Awake in the middle of the night, the river
cracked with language, the ice of it
a heave of squares and oblongs.
Only the waterfall, its cold spray
frosting nearby juts of stone with lace,
continued to tumble as if it would
never cease to move and be. Once it was,
we lay down together, two lakes
touching. “I want to do to you
what spring does to the lilac,” I whispered.

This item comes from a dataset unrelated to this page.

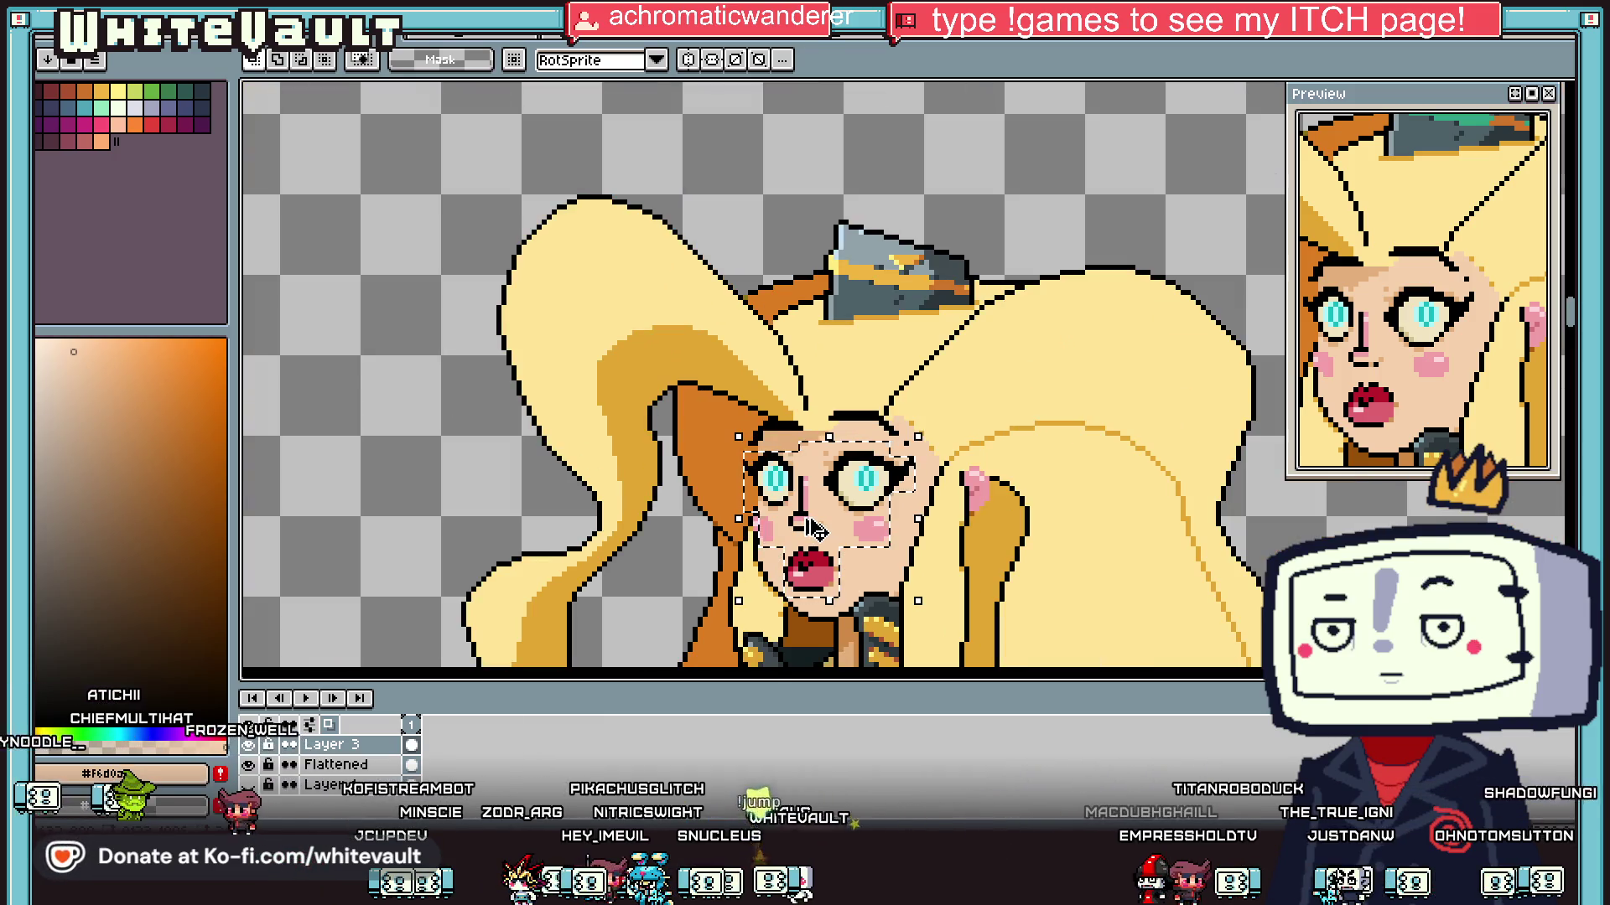
Step: Turn the selected face features into a custom brush
{"action": "left_click", "coordinate": [857, 513]}
{"action": "scroll", "coordinate": [868, 509], "scroll_direction": "down", "scroll_amount": 1}
{"action": "key", "text": "Return"}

Not an idle fancy, or vain—I’m drawn
to what any one moment might make
of its impermanence. That’s all we have.
We know the body dies. We say the spirit
doesn’t—but…I don’t know.
In five billion years the sun will take out
the earth and all life, if there’s still
life left. Billions more, and the expanding
universe will reach its limit and recede,
raveling back into the nothing
from which nothing comes.
“It will be like we were never here,”
you’ve said. Love, joy, the music
our bodies made—once we’ve
vanished, what happens to these,
these streaks of light we’ve released
from within us to blow about like pollen
among the blossoming stars? What happens to
spirit when the material universe
of star birth and sun’s warmth is no more?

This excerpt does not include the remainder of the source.